Table 1: Drug properties and infant factors influencing exposure to medication from breast milk
|Drug properties influencing medication concentration in breast milk||Infant factors influencing medication exposure|
|– Maternal plasma concentration
– Low protein binding
– Low molecular weight
– High lipid solubility
– High pKa, weakly basic drugs
– Oral bioavailability to infant
– Age, premature and newborn infants may be at higher risk for medication side effects
– Frequency and amount of feedings
– Renal and hepatic function
When determining medication therapy for lactating mothers, first, determine if your standard or first-line therapy to treat a condition is considered safe with breastfeeding.

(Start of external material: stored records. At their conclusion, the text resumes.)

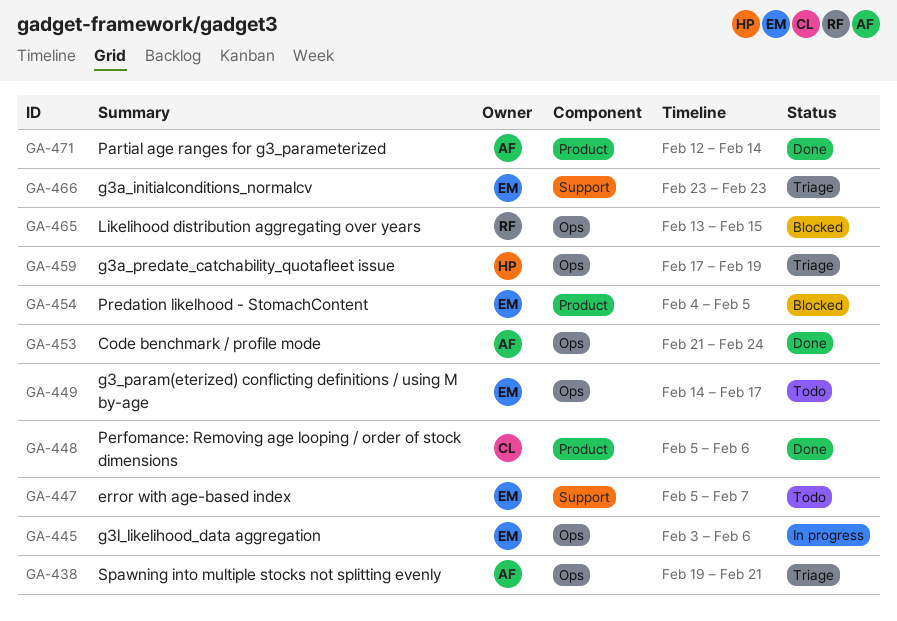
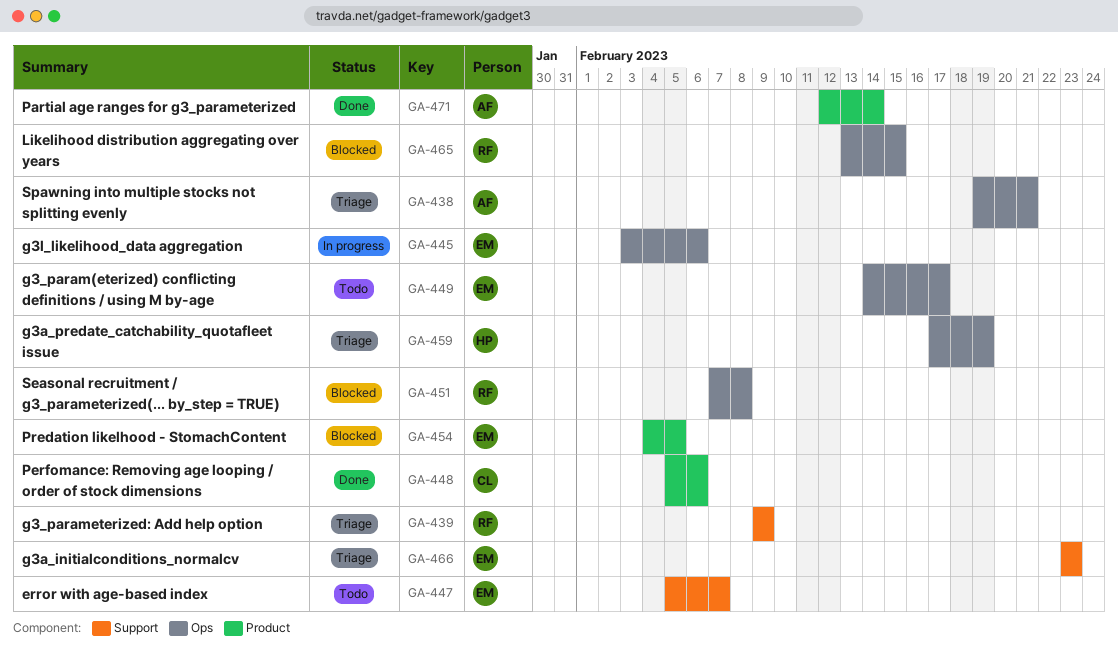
GA-439: none -> present
GA-451: none -> present
GA-453: present -> none

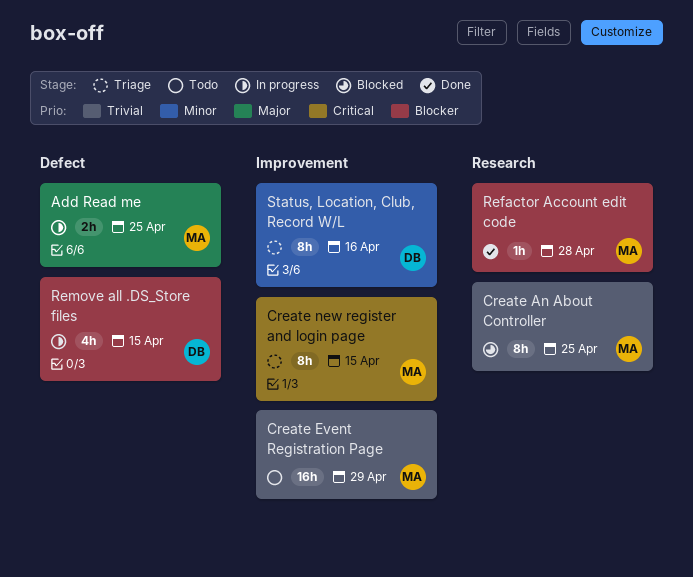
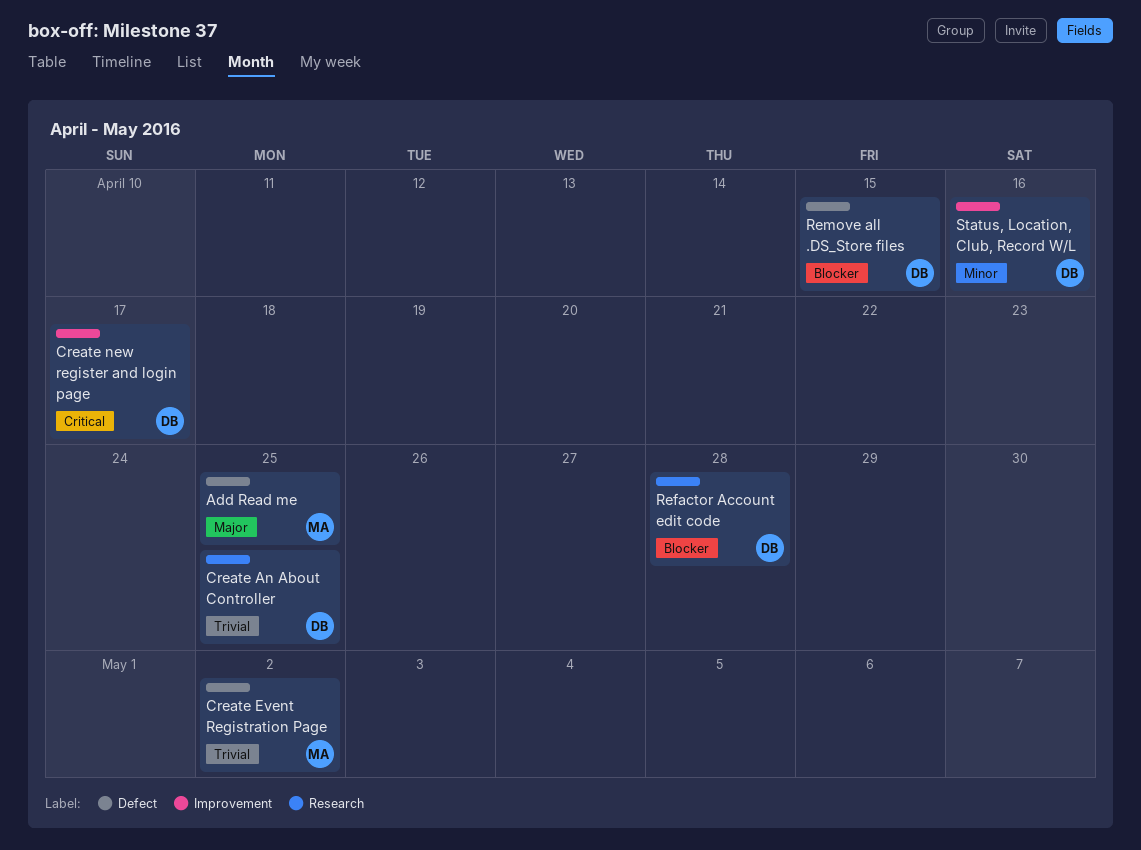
Create An About Controller, owner: MA -> DB
Create Event Registration Page, label: Improvement -> Defect
Create Event Registration Page, due: Apr 29 -> May 2
Create new register and login page, owner: MA -> DB
Create new register and login page, due: Apr 15 -> Apr 17
Refactor Account edit code, owner: MA -> DB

This can be accomplished by utilizing drug information resources, such as LactMed® (https://toxnet.nlm.nih.gov/newtoxnet/lactmed.htm) or consulting your clinical pharmacist. Second, if the standard therapy is not safe or the data is unclear, consider alternatives that may be safe – think out of the box if needed, alternative drug classes, routes of administration, timing medication administration apart from feedings, etc. Drug information resources, such as LactMed®, often provide alternative medications options to aid in your evaluation. Finally, if no appropriate alternative can be found, counsel the patient on risks and benefits of treatment and provide an appropriate education on how long the drug may be in the system and possibly transferred in breast milk.
The next time you care for a lactating mother, be sure to take a few extra seconds to evaluation medication therapies for safety (or call your clinical pharmacist) and ensure the best care for both the mother and her infant!
1. Hale TW, Rowe HE. Medications and Mother’s Milk. 16th ed. Plano, TX: Hale Publishing; 2014.